Speaking of fires, when Vassalisa approaches Baba Yaga’s hut,

“The fence made of skulls and bones surrounding the hut began to blaze with an inner light so the clearing there in the forest glowed...”

So says Clarissa Pinkola Estés, pH.D, in Women Who Run with the Wolves. (If you’d like to follow along, that’s the version of Vassalisa’s story that we are using for camp, and the basic roadmap for this journey.)

But there are many versions of this initiation story. In some, Vassalisa ends with the simple pure blaze of her true self emerging. And in some versions, she marries the prince.   

When I mentioned this ending about the prince to my awesome therapist Susan, she said "Of course. Otherwise, she might end up like Baba Yaga! An old woman, living on her own and in synch with the wild? We can't have that."

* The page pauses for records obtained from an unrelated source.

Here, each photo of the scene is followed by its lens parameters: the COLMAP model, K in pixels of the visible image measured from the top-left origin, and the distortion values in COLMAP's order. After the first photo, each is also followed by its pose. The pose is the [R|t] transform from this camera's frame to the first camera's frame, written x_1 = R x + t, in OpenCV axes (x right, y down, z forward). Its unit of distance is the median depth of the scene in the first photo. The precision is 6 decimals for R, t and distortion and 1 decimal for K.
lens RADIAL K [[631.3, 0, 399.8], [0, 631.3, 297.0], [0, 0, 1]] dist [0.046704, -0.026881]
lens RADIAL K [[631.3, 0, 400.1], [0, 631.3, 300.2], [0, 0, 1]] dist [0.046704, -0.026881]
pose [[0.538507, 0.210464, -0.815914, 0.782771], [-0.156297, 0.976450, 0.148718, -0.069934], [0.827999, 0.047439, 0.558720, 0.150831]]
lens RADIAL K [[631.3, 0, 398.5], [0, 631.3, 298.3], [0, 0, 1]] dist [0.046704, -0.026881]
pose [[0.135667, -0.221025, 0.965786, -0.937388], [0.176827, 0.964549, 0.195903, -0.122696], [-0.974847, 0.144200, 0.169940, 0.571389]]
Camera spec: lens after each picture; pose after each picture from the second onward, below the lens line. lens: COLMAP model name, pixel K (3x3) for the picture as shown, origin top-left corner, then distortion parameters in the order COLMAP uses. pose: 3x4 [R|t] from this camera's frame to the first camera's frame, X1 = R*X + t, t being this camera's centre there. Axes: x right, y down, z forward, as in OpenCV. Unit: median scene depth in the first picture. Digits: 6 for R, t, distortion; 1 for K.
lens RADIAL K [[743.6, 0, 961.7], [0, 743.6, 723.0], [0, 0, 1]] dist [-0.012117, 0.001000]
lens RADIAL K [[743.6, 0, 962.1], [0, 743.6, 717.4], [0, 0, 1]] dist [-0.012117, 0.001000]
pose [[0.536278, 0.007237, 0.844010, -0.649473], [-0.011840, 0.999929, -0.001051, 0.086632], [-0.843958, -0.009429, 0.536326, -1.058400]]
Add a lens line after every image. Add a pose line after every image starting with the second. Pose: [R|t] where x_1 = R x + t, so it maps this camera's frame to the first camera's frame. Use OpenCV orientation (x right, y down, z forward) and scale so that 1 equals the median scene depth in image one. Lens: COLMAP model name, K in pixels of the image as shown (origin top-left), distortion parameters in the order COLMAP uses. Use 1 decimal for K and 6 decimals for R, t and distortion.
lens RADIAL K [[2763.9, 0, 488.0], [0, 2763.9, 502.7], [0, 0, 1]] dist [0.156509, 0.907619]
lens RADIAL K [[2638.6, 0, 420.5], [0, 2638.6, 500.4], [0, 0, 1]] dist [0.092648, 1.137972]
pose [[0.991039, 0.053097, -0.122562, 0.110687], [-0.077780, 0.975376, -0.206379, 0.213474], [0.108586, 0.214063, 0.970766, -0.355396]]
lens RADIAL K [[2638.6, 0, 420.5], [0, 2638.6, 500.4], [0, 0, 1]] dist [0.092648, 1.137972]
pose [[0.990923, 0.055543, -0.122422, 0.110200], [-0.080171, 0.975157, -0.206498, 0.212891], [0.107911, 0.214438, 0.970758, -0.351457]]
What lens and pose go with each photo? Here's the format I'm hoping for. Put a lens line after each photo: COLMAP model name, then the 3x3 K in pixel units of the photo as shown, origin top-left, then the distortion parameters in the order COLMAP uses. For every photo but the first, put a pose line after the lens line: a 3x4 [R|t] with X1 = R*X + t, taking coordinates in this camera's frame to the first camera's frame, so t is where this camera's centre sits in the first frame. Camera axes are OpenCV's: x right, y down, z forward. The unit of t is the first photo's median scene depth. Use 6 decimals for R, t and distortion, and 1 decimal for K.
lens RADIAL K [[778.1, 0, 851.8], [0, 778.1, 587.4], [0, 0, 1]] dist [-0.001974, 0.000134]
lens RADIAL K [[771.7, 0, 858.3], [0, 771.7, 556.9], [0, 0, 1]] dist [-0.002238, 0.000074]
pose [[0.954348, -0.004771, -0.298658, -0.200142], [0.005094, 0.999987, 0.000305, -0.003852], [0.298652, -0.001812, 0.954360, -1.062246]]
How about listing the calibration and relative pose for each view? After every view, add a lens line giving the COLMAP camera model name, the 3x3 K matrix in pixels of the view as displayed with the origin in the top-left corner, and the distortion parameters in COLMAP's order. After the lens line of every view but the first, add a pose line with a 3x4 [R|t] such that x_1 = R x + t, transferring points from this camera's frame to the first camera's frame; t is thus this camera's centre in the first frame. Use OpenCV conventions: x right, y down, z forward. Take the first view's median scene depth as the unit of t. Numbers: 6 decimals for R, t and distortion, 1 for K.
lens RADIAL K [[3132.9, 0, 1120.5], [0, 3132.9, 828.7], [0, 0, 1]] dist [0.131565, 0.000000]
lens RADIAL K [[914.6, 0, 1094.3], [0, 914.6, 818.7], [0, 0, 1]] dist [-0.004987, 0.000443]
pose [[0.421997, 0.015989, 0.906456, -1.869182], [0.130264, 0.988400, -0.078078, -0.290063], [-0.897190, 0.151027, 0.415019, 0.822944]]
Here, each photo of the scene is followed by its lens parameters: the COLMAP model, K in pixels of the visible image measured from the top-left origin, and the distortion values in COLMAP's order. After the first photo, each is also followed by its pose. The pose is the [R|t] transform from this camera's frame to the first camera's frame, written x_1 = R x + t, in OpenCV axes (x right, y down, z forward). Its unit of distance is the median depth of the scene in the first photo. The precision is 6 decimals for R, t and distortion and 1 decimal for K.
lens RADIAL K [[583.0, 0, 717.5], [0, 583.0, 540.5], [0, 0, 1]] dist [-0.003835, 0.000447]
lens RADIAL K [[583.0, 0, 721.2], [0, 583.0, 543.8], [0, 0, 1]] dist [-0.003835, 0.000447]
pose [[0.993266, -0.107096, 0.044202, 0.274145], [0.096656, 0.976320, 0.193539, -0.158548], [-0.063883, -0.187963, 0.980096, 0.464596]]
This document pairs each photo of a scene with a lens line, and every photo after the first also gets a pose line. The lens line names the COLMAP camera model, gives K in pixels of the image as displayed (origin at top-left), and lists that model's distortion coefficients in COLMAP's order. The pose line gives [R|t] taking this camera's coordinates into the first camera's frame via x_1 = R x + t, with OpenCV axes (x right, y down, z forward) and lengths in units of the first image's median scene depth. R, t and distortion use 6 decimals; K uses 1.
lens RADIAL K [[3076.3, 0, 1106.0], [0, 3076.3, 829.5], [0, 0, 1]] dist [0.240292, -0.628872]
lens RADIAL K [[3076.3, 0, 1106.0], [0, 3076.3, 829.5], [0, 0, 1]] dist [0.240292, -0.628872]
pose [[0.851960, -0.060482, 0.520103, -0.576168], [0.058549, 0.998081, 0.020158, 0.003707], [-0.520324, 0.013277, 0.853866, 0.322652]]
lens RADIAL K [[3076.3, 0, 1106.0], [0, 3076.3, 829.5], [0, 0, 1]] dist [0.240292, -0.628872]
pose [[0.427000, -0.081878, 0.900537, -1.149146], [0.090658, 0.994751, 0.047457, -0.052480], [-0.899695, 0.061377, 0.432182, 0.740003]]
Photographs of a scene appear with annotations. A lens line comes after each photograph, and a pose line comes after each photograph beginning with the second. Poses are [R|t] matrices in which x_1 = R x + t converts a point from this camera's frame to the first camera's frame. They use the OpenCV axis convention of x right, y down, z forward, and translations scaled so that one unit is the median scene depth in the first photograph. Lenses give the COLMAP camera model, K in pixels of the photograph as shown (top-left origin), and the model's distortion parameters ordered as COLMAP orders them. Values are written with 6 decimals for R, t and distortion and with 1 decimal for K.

I’m not at the end of my journey, but at this time, I would like to say that I am interested in a story that ends with love and power. This Vassalisa wants the blaze and the family.

One of the teachers on the CAWC team is John Brazaitis. He is the kind of storyteller that makes you close your eyes and melt into another time and place – and he can do this over the phone. He’s been studying Russian folklore for a long time. He said Baba Yaga is called “Grandmother Time” and that she likes an offering of salt – and vodka if you have it. I put some salt in a dish and placed it with my mortar and pestle on my altar. The mortar and pestle are made of some wood that is a swirl of light and dark. It has a deep, deep cup. It is ready for this job, for the whole of my life.

My son Forest is six. He likes stories and he also likes salt – I think he would eat it like pudding if he were allowed. When he first saw the dish on my altar, I told him he could have one pinch and he must say “thank you” first.

A couple weeks ago when he came back from his dad’s house, he ran into the kitchen while I was making dinner.

“What's the name of the Lady of the Salt?” he said.

“You mean Baba Yaga?” I said.

“Yes!” He said and scampered back to say “thank you,” and then taste the keen edge of Earth and Time.